Toying around, is this still a "collection" Coll3 = client[DB][Coll][Coll2][Coll3]

I’m noob to Mongo, so I was toying around with how to model some simple flat table data I want on Mongo: <report_name>_data = {"ID": ..., "DATE":..., "NAME": ..., etc.}

What tricky is structuring the collections and database connections. I made some tests and got something to work, but I don’t know what I did…

import pymongo
client = pymongo.MongoClient('', ...)

## started with the normal Mongo docs structure ...
APP_NAME = 'test'                    # DB NAME
CLIENT_NAME = 'hanna_barbera'        # COLLECTION NAME
#db = client[APP_NAME]          
#db_collection = db[CLIENT_NAME]  

## then I just kept going!
VENDOR_NAME = 'spacely_sprockets'    # ??
REPORT_NAME = 'contact_list'         # ??
#coll2 = db_collection[VENDOR_NAME]
#coll3 = coll1[REPORT_NAME]

## Actually, I don't need these other objects, so this works too...

Looking in the documentation and online for things like, nested, array, collection, I don’t find any similar examples. Everything I read says, db at the first level, then collections, then documents.

Are VENDOR_NAME and REPORT_NAME still “collections”? Or, does something else happen?

Yes those are collections. The name of a collection is provided via the full_name attribute:

>>> client['test']['hanna_barbera'].full_name
>>> client['test']['hanna_barbera']['spacely_sprockets']['contact_list'].full_name
>>> client['test']['hanna_barbera.spacely_sprockets.contact_list'].full_name

Note that different collections in the same database are completely unrelated no matter the naming convention.

It might make sense to put all the reports in a single collection, eg ‘test.reports’. You can add a “vendor” and “report” field to every document. Eg:

data = {"ID": ..., "DATE":..., "NAME": ..., etc.}
data["vendor"] = "spacely_sprockets"
data["report"] = "contact_list"

So is it half-dozen of one and 6 of the other? If it’s simple to insert and recall the collection with the name example I made. Or, insert & filter & query by new fields added to the input data.

I noticed the post was moved to Drivers & ODMs, because of pymongo–for sure. I take it this name example is not common in Mongo Syntax?

No they are not the same. It’s much more efficient and ergonomic to store all similar data in one collection. Splitting similar data across multiple collections is definitely the exception rather than the rule, so to speak.

For example, if you wanted to count all the reports by a single vendor, a very simple and reasonable request. With multiple collections this would be very painful (listCollections, string search/regex to match the vendor’s collection name(s), then count each matching collection). With a single collection it would be simply:

collection.count_documents({'vendor': '<vendor name>'}) 

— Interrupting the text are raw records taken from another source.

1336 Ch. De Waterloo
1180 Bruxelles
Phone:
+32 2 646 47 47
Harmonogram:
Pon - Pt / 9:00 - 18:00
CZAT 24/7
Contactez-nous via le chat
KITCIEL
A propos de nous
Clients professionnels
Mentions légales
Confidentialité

Ah. Analytics. Not to bore you with the details of my project, but I really am trying to orient myself to Mongo.

  • I need a robust way to process report files. Report ratios: 1 client : ~50-75 vendors : 1-3 reports . ~50 clients. Clients may have 30-60% unique vendors. The low estimate is 800 different reports. Schema-less lets me continue to process documents, and focus on responding to schema changes in later analysis phase. Put it another way, staff and bots continue to upload files, only the reports are late.

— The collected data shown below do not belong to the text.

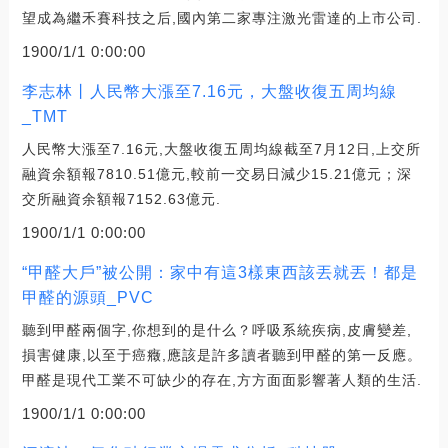
望成為繼禾賽科技之后,國內第二家專注激光雷達的上市公司.
1900/1/1 0:00:00
李志林丨人民幣大漲至7.16元，大盤收復五周均線
_TMT
人民幣大漲至7.16元,大盤收復五周均線截至7月12日,上交所
融資余額報7810.51億元,較前一交易日減少15.21億元；深
交所融資余額報7152.63億元.
1900/1/1 0:00:00
“甲醛大戶”被公開：家中有這3樣東西該丟就丟！都是
甲醛的源頭_PVC
聽到甲醛兩個字,你想到的是什么？呼吸系統疾病,皮膚變差,
損害健康,以至于癌癥,應該是許多讀者聽到甲醛的第一反應。
甲醛是現代工業不可缺少的存在,方方面面影響著人類的生活.
1900/1/1 0:00:00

  • Clients are independent entities, and serviced as independent entities. Cross-section analysis between clients could be interesting as internal business insights, but it’s not what we’re paid to do.

The peas and carrots don’t mix, but I take your point.

All things being equal, there is no comparison for ease of analysis the flat organization provides. It’s an important lesson for me to understand Mongo, that I don’t need to keep similar-schema reports together. If I add features into the document-level records (client, vendor, report) I can–what I’m trying to wrap my head around–have secure, stable, reliable data storage AND simple analysis.